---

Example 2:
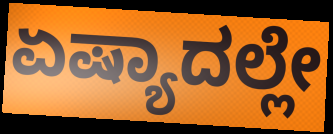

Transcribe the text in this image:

ಏಷ್ಯಾದಲ್ಲೇ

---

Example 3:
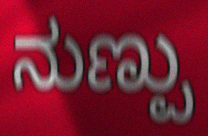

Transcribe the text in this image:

ನುಣ್ಪು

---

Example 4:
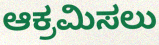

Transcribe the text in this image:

ಆಕ್ರಮಿಸಲು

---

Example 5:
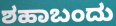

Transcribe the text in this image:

ಶಹಾಬಂದು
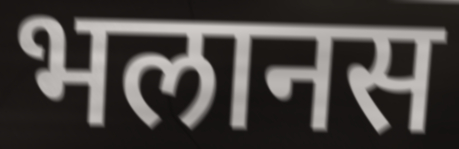
भलानस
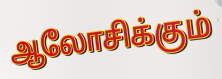
ஆலோசிக்கும்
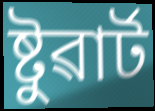
ষ্টুৱাৰ্ট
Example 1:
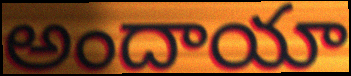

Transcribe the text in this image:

అందాయా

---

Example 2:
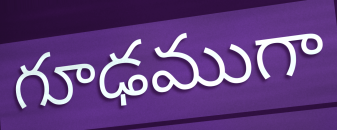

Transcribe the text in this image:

గూఢముగా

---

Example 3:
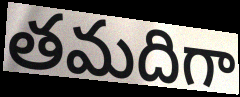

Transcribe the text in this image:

తమదిగా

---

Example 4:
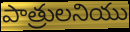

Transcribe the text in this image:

పాత్రులనియు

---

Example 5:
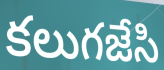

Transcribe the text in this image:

కలుగజేసి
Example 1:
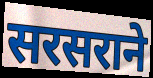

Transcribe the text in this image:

सरसराने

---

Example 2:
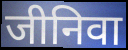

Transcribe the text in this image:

जीनिवा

........

§ **Written problem**: Reproduce every one of the lines above verbatim, omitting the pictures.

§ **Result of this task**:
---

Example 2:

Transcribe the text in this image:

ಏಷ್ಯಾದಲ್ಲೇ

---

Example 3:

Transcribe the text in this image:

ನುಣ್ಪು

---

Example 4:

Transcribe the text in this image:

ಆಕ್ರಮಿಸಲು

---

Example 5:

Transcribe the text in this image:

ಶಹಾಬಂದು
भलानस
ஆலோசிக்கும்
ষ্টুৱাৰ্ট
Example 1:

Transcribe the text in this image:

అందాయా

---

Example 2:

Transcribe the text in this image:

గూఢముగా

---

Example 3:

Transcribe the text in this image:

తమదిగా

---

Example 4:

Transcribe the text in this image:

పాత్రులనియు

---

Example 5:

Transcribe the text in this image:

కలుగజేసి
Example 1:

Transcribe the text in this image:

सरसराने

---

Example 2:

Transcribe the text in this image:

जीनिवा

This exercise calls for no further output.